Everyone has probably heard a version of the story about the irate housewife storming
into the nearest PG&E office to do summary justice to a guilty computer with a
shotgun. Incidents of sabotage that contain a "social critique'' have also taken
place. In 1970 an anti-war group calling itself BEAVER 55 "invaded'' a Hewlett
Packard installation in Minnesota and did extensive damage to hardware, tapes
and data. More recently (April, 1980), a group in France (CLODO--The
Committee to Liquidate or Divert Computers) raided a computer software firm in
Toulouse, destorying programs, tapes and punch cards.
In the first case attacking a centralizing source of information was a way to
both protest and sabotage U.S. involvement in the Vietnam war. The French group,
which had many computer workers as members, went further, condemning computers
for warping cultural priorities as well as for being the preferred tools of the
police and other repressive institutions. The implications of the repressive and
socially negative ways in which computers are used need to be explored. However,
in their emphasis on massive destruction, groups such as the above direct themselves
too much against the technology itself (not to mention those groups' authoritarian
internal structure). They do not pursue the positive aim of subverting computers,
of exploring the relationship between a given technology and the use to which
it is put. In this sense, pranks and theft, often carried out spontaneously and
almost always individually, are more radical than the actions of those who group
themselves around a specific political ideology.
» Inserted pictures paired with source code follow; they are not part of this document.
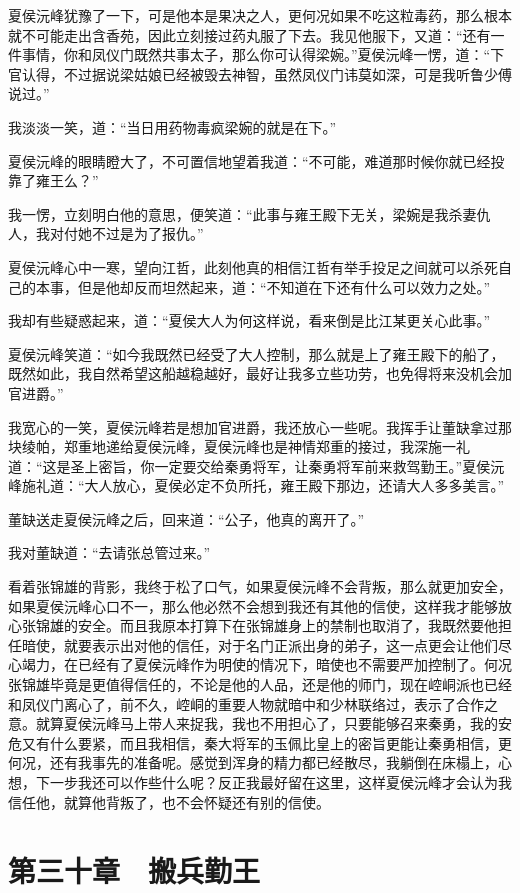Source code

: 夏侯沅峰犹豫了一下，可是他本是果决之人，更何况如果不吃这粒毒药，那么根本就不可能走出含香苑，因此立刻接过药丸服了下去。我见他服下，又道：“还有一件事情，你和凤仪门既然共事太子，那么你可认得梁婉。”夏侯沅峰一愣，道：“下官认得，不过据说梁姑娘已经被毁去神智，虽然凤仪门讳莫如深，可是我听鲁少傅说过。”

我淡淡一笑，道：“当日用药物毒疯梁婉的就是在下。”

夏侯沅峰的眼睛瞪大了，不可置信地望着我道：“不可能，难道那时候你就已经投靠了雍王么？”

我一愣，立刻明白他的意思，便笑道：“此事与雍王殿下无关，梁婉是我杀妻仇人，我对付她不过是为了报仇。”

夏侯沅峰心中一寒，望向江哲，此刻他真的相信江哲有举手投足之间就可以杀死自己的本事，但是他却反而坦然起来，道：“不知道在下还有什么可以效力之处。”

我却有些疑惑起来，道：“夏侯大人为何这样说，看来倒是比江某更关心此事。”

夏侯沅峰笑道：“如今我既然已经受了大人控制，那么就是上了雍王殿下的船了，既然如此，我自然希望这船越稳越好，最好让我多立些功劳，也免得将来没机会加官进爵。”

我宽心的一笑，夏侯沅峰若是想加官进爵，我还放心一些呢。我挥手让董缺拿过那块绫帕，郑重地递给夏侯沅峰，夏侯沅峰也是神情郑重的接过，我深施一礼道：“这是圣上密旨，你一定要交给秦勇将军，让秦勇将军前来救驾勤王。”夏侯沅峰施礼道：“大人放心，夏侯必定不负所托，雍王殿下那边，还请大人多多美言。”

董缺送走夏侯沅峰之后，回来道：“公子，他真的离开了。”

我对董缺道：“去请张总管过来。”

看着张锦雄的背影，我终于松了口气，如果夏侯沅峰不会背叛，那么就更加安全，如果夏侯沅峰心口不一，那么他必然不会想到我还有其他的信使，这样我才能够放心张锦雄的安全。而且我原本打算下在张锦雄身上的禁制也取消了，我既然要他担任暗使，就要表示出对他的信任，对于名门正派出身的弟子，这一点更会让他们尽心竭力，在已经有了夏侯沅峰作为明使的情况下，暗使也不需要严加控制了。何况张锦雄毕竟是更值得信任的，不论是他的人品，还是他的师门，现在崆峒派也已经和凤仪门离心了，前不久，崆峒的重要人物就暗中和少林联络过，表示了合作之意。就算夏侯沅峰马上带人来捉我，我也不用担心了，只要能够召来秦勇，我的安危又有什么要紧，而且我相信，秦大将军的玉佩比皇上的密旨更能让秦勇相信，更何况，还有我事先的准备呢。感觉到浑身的精力都已经散尽，我躺倒在床榻上，心想，下一步我还可以作些什么呢？反正我最好留在这里，这样夏侯沅峰才会认为我信任他，就算他背叛了，也不会怀疑还有别的信使。

\chapter{第三十章　搬兵勤王}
All of these tendencies, the pranks, stealing and destruction in offices, strikes
and occupations by computer workers, and spectacular bombing and arson attacks
by left-wing groups imply a common desire to resist changes that are being introduced
without our consent. The technology that has been developed to maintain profits
and existing institutions of social control is extremely vulnerable to sabotage
and subversion, especially in this transition period. If we are to avoid an alienated
electronic version of capitalism, in which control is subtle but absolute, we
will need to extend the subversion of machines and work process to an all out
attack on the social relations that make them possible.